真藏机图体彩p3图谜 平羅紀委監察局網站
   >> 您當前所在的位置:   首頁 -> 平羅紀檢監察網 -> 廉政文化 -> 廉政文苑   今天是:
石峁訪古
平羅紀委監察網  www.admnue.tw  發表時間: 2019-03-21     

  四千年古城

  深秋的一日,我們登上了陜西榆林石峁古國遺址的皇城臺。日暮時分,風開始硬起來,臉上有了微痛的感覺。陽光穿過層層云錦,將碎金般的光漫天灑開,營造出一種破碎的輝煌。斜陽下的大地,石峁城用石片砌出層層迭迭交錯的直線和弧線,像被秋風翻開的書頁,每一頁都鑲上了金邊。
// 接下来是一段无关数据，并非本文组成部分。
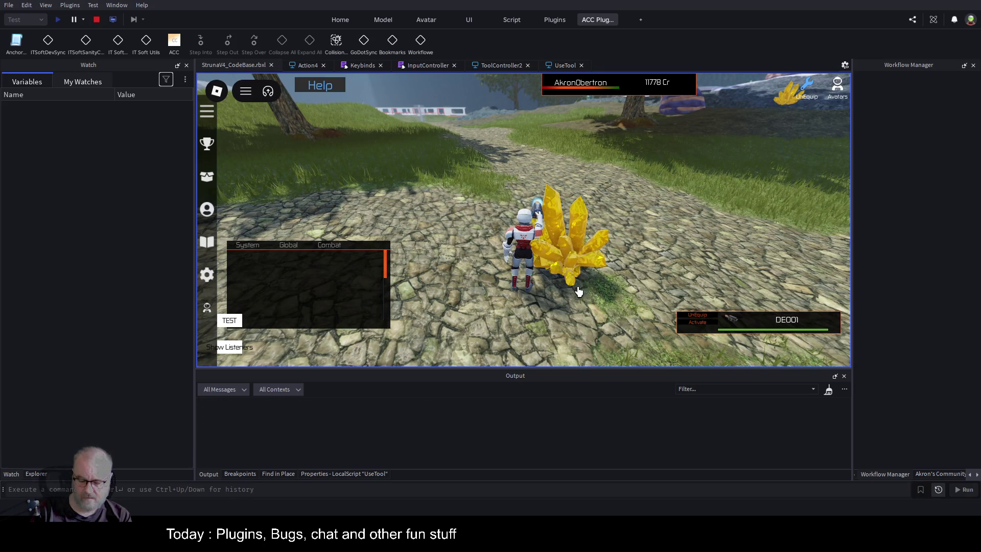
pyautogui.press('Control_R')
  這是一本令人震撼的大書。經歷4000多年風霜雨雪的這座古城,由近及遠,緩緩展開。皇城臺核心區,內城,外城,東門,還有樊莊子,后楊灣呼家洼,韓家圪旦……

  石峁遺址傍著散漫的禿尾河,依著平緩的山勢展開。石峁屬新石器時代晚期至夏代早期遺存,距今約4000年,建筑面積400多萬平方米,是目前中國乃至東亞地區發現的最大的史前遺址。

  當時的石峁,已經不同于原始聚落,開始跨入早期邦國都邑的行列,擁有大規模的城市建設和豐富的社會生活。將之稱為當時大河套地區第一個政治、經濟、文化中心,并不夸張。在“古城——古國——國家”三個遠古社會發展的階段中,石峁已經由古城進入前國家的古國階段了。
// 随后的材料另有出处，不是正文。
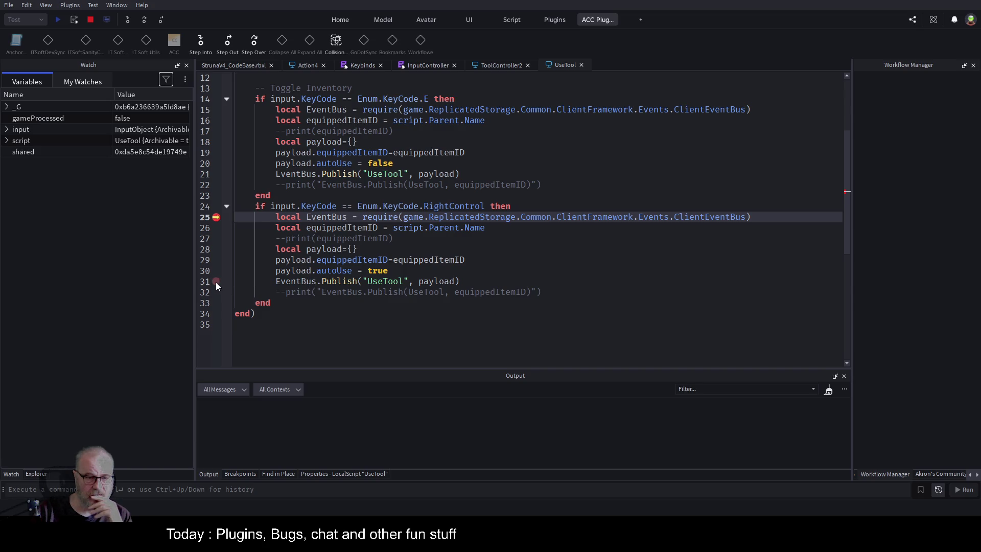
# Continue to line 31, disable the line 25 breakpoint, and run to ToolController2 line 168.
pyautogui.press('F5')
  站在皇城臺遠眺,遠古荒蠻的宏大空間,此刻轉化為悠長無盡的時間感覺。眼前的這塊土地,4000年來日出日落,光陰一頁一頁翻過,生命一代一代走過,無數的場景在逐層疊加中變得悠遠且深不可測。

  而這時候,時間又會轉換為空間。獨自一人在大荒古原的夕陽下煢煢孑立,被無際無涯的宇空籠罩著,你能真切地感受到什么叫渺小,感受到一種不可定位、不可計量只能意會的渺小。

  我是那樣地謙卑起來,直想一躬到地,匍匐于這片古土之上。我將手掌貼住冰冷的石片,倏然感覺到了一縷熱氣如游絲般傳導。它從手掌沁入體內,古土、古城還有生活在其中的古人,與我接通了血脈。我從渺小、敬畏中漸漸滋生出一種站在大地上的踏實感,一種與歷史根系糾纏的踏實感。

  智慧光芒

  是的,這里的一切都已經逝去很久了,早已成為傳說和記憶。但眼前,它們又分明都活了起來。

  建設這么大的城堡,要有建設的隊伍、保衛家園的隊伍和管理者的隊伍,當然更要有從事生產的隊伍。石峁古人吃什么呢?考古發現,主要的食物來源是農業種植與家畜飼養,主要的糧食則是粟和黍,即小米和糜子。其它植物食品也不斷被發現。那時,家養牲畜已經發展起來。考古資料證明,馬牛羊雞犬豬在當時都已經馴化成功。也有了熟食,最開始是在石頭上烙烤,像山陜地區現在烤石頭饃那樣,后來又發展到用陶罐烹飪熟食。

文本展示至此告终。